Kerusuhan terkait Iran juga terjadi pada saat Rusia dan Turki dapat membagi Libya yang dilanda perang menjadi beberapa wilayah pengaruh, seperti yang mereka lakukan sebelumnya terhadap Suriah. Pada akhir tahun lalu, Presiden Turki Recep Tayyip Erdogan mengulangi tuduhan Barat bahwa Moskow secara aktif membantu Tentara Nasional Libya, yang dipimpin oleh Jenderal Khalifa Haftar, yang menguasai bagian timur negara itu, melalui kehadiran ratusan tentara di Libya. tentara bayaran dari Wagner, sebuah perusahaan militer swasta Rusia. Erdogan, yang mendukung Pemerintahan Kesepakatan Nasional yang diakui PBB yang dipimpin oleh Fayez al-Sarraj di Tripoli, menyebut hal ini sebagai alasan untuk mengirim pasukan Turki untuk membantu sekutunya.

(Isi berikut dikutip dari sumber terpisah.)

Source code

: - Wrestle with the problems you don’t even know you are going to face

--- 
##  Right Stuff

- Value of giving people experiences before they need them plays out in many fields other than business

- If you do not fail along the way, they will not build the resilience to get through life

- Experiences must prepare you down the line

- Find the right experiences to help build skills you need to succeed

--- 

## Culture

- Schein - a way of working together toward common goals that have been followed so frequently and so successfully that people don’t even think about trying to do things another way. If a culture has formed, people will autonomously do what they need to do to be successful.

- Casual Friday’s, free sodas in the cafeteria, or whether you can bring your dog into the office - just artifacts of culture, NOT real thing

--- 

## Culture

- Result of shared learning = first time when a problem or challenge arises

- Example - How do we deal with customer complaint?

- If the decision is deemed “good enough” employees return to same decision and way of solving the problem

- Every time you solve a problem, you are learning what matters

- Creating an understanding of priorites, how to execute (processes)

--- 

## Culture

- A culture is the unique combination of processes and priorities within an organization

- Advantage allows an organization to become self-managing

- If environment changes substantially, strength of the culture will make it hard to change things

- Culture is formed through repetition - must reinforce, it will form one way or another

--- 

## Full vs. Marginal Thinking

Rusia bereaksi dengan tenang terhadap demarke Ankara. Turki tidak keberatan berbagi kendali atas Libya dengan Rusia, sementara Moskow telah terbukti lebih fleksibel dalam hubungannya dengan Turki dibandingkan Amerika Serikat, dan mereka pun mendapatkan keuntungan dari hal tersebut. Sebaliknya, Washington mengecam keras keputusan pengiriman pasukan Turki ke Libya, yang menggabungkan kedatangan “pejuang Suriah yang didukung Turki dan penempatan tentara bayaran Rusia di sana”.

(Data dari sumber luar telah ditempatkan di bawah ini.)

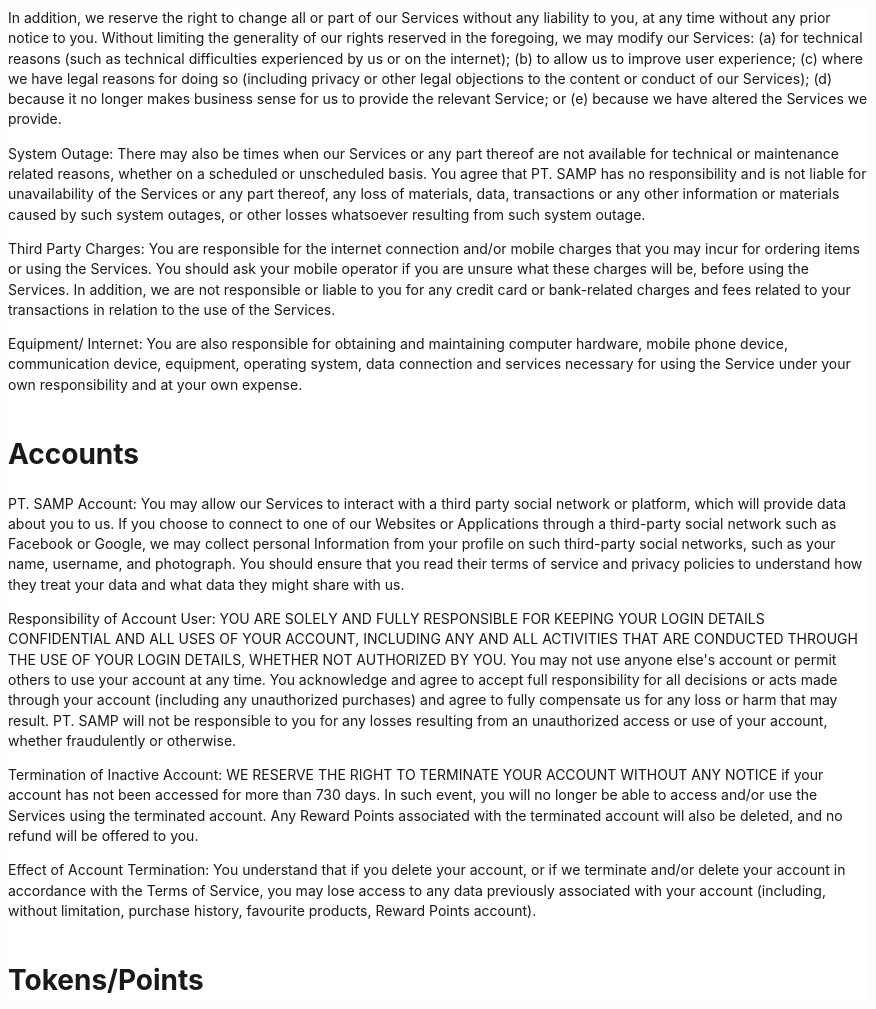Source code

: In addition, we reserve the right to change all or part of our Services without any liability to you, at any time without any prior notice to you. Without limiting the generality of our rights reserved in the foregoing, we may modify our Services: (a) for technical reasons (such as technical difficulties experienced by us or on the internet); (b) to allow us to improve user experience; (c) where we have legal reasons for doing so (including privacy or other legal objections to the content or conduct of our Services); (d) because it no longer makes business sense for us to provide the relevant Service; or (e) because we have altered the Services we provide.

 System Outage: There may also be times when our Services or any part thereof are not available for technical or maintenance related reasons, whether on a scheduled or unscheduled basis. You agree that PT. SAMP has no responsibility and is not liable for unavailability of the Services or any part thereof, any loss of materials, data, transactions or any other information or materials caused by such system outages, or other losses whatsoever resulting from such system outage.

 Third Party Charges: You are responsible for the internet connection and/or mobile charges that you may incur for ordering items or using the Services. You should ask your mobile operator if you are unsure what these charges will be, before using the Services. In addition, we are not responsible or liable to you for any credit card or bank-related charges and fees related to your transactions in relation to the use of the Services.

 Equipment/ Internet: You are also responsible for obtaining and maintaining computer hardware, mobile phone device, communication device, equipment, operating system, data connection and services necessary for using the Service under your own responsibility and at your own expense. 

# Accounts

 PT. SAMP Account: You may allow our Services to interact with a third party social network or platform, which will provide data about you to us. If you choose to connect to one of our Websites or Applications through a third-party social network such as Facebook or Google, we may collect personal Information from your profile on such third-party social networks, such as your name, username, and photograph. You should ensure that you read their terms of service and privacy policies to understand how they treat your data and what data they might share with us.

 Responsibility of Account User: YOU ARE SOLELY AND FULLY RESPONSIBLE FOR KEEPING YOUR LOGIN DETAILS CONFIDENTIAL AND ALL USES OF YOUR ACCOUNT, INCLUDING ANY AND ALL ACTIVITIES THAT ARE CONDUCTED THROUGH THE USE OF YOUR LOGIN DETAILS, WHETHER NOT AUTHORIZED BY YOU. You may not use anyone else's account or permit others to use your account at any time. You acknowledge and agree to accept full responsibility for all decisions or acts made through your account (including any unauthorized purchases) and agree to fully compensate us for any loss or harm that may result. PT. SAMP will not be responsible to you for any losses resulting from an unauthorized access or use of your account, whether fraudulently or otherwise.

 Termination of Inactive Account: WE RESERVE THE RIGHT TO TERMINATE YOUR ACCOUNT WITHOUT ANY NOTICE if your account has not been accessed for more than 730 days. In such event, you will no longer be able to access and/or use the Services using the terminated account. Any Reward Points associated with the terminated account will also be deleted, and no refund will be offered to you.

 Effect of Account Termination: You understand that if you delete your account, or if we terminate and/or delete your account in accordance with the Terms of Service, you may lose access to any data previously associated with your account (including, without limitation, purchase history, favourite products, Reward Points account).

# Tokens/Points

Presiden Rusia dan Turki akan membahas situasi di Libya, Suriah dan Irak ketika mereka bertemu di Istanbul pada 8 Januari. Moskow telah menguji aliansinya dengan Ankara, sehingga kecil kemungkinan kedua negara akan menahan godaan untuk berbagi hubungan. beban Libya.

Kelemahan dari ketegasan baru Rusia di Timur Tengah adalah bahwa Rusia tersandera oleh reputasi kuatnya. Moskow kini diperkirakan akan melakukan intervensi di hampir semua konflik regional dan para pemimpin lokal memperkirakan Moskow akan mengulangi kebijakan Suriah di Libya.

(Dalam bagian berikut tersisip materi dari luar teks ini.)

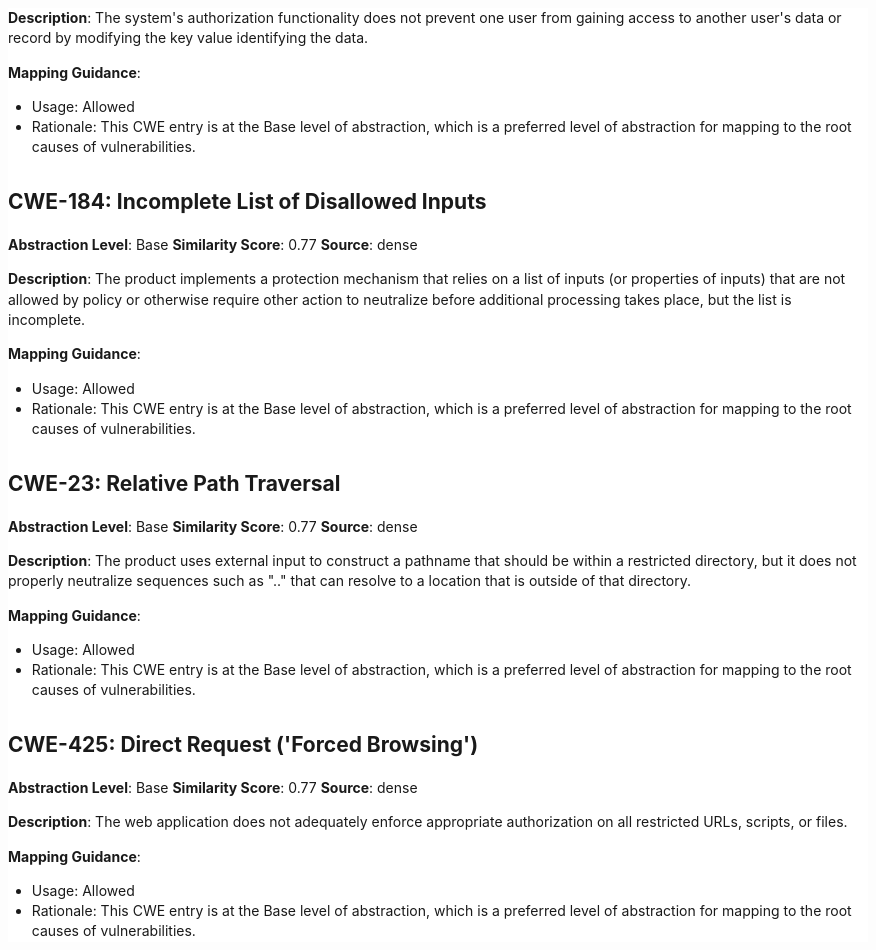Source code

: **Description**:
The system's authorization functionality does not prevent one user from gaining access to another user's data or record by modifying the key value identifying the data.

**Mapping Guidance**:
- Usage: Allowed
- Rationale: This CWE entry is at the Base level of abstraction, which is a preferred level of abstraction for mapping to the root causes of vulnerabilities.

## CWE-184: Incomplete List of Disallowed Inputs
**Abstraction Level**: Base
**Similarity Score**: 0.77
**Source**: dense

**Description**:
The product implements a protection mechanism that relies on a list of inputs (or properties of inputs) that are not allowed by policy or otherwise require other action to neutralize before additional processing takes place, but the list is incomplete.

**Mapping Guidance**:
- Usage: Allowed
- Rationale: This CWE entry is at the Base level of abstraction, which is a preferred level of abstraction for mapping to the root causes of vulnerabilities.

## CWE-23: Relative Path Traversal
**Abstraction Level**: Base
**Similarity Score**: 0.77
**Source**: dense

**Description**:
The product uses external input to construct a pathname that should be within a restricted directory, but it does not properly neutralize sequences such as ".." that can resolve to a location that is outside of that directory.

**Mapping Guidance**:
- Usage: Allowed
- Rationale: This CWE entry is at the Base level of abstraction, which is a preferred level of abstraction for mapping to the root causes of vulnerabilities.

## CWE-425: Direct Request ('Forced Browsing')
**Abstraction Level**: Base
**Similarity Score**: 0.77
**Source**: dense

**Description**:
The web application does not adequately enforce appropriate authorization on all restricted URLs, scripts, or files.

**Mapping Guidance**:
- Usage: Allowed
- Rationale: This CWE entry is at the Base level of abstraction, which is a preferred level of abstraction for mapping to the root causes of vulnerabilities.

Meskipun Rusia senang berbagi Timur Tengah dengan Turki untuk saat ini, persaingannya dengan Amerika Serikat kemungkinan besar akan semakin meningkat. Ancaman perang saudara baru di Irak sangat nyata, dan Trump hanya memperburuk situasi dengan ancaman sanksi terhadap pemerintah Irak.

Moskow telah menggambarkan ancaman Trump sebagai “pelajaran bagi Baghdad” dan meminta sekutu AS lainnya di Timur Tengah untuk memikirkan kembali kemitraan mereka dengan Washington. Berikut ini contohnya: pada tahun 2014, ketika Baghdad menghadapi ancaman ISIS, Amerika Serikat sudah lama ragu apakah akan memberikan bantuan militer kepada warga Irak. Pada akhirnya Irak memilih kerja sama militer dengan Rusia.

Negara-negara lain di kawasan ini mengikuti jejak Irak dan mendiversifikasi hubungan luar negeri mereka, memilih mitra baru untuk kerja sama militer dan teknologi. Untuk saat ini, monarki di Teluk, tempat pangkalan utama AS berada, masih terikat erat dengan Amerika Serikat. Namun serangan Trump terhadap pemerintah di Irak, yang hingga saat ini setia kepada Washington, dapat membujuk negara-negara Timur Tengah lainnya untuk memperkuat hubungan mereka dengan Rusia. Pertanyaannya adalah apakah Moskow siap: tidak hanya untuk menghadapi gelombang ini, namun juga untuk menginvestasikan sumber daya dan upaya yang besar dalam mengembangkan kebijakan jangka panjang untuk Timur Tengah.

Artikel ini asli ditempatkan oleh Carnegie.

Pendapat yang diungkapkan dalam opini tidak mencerminkan posisi The Moscow Times.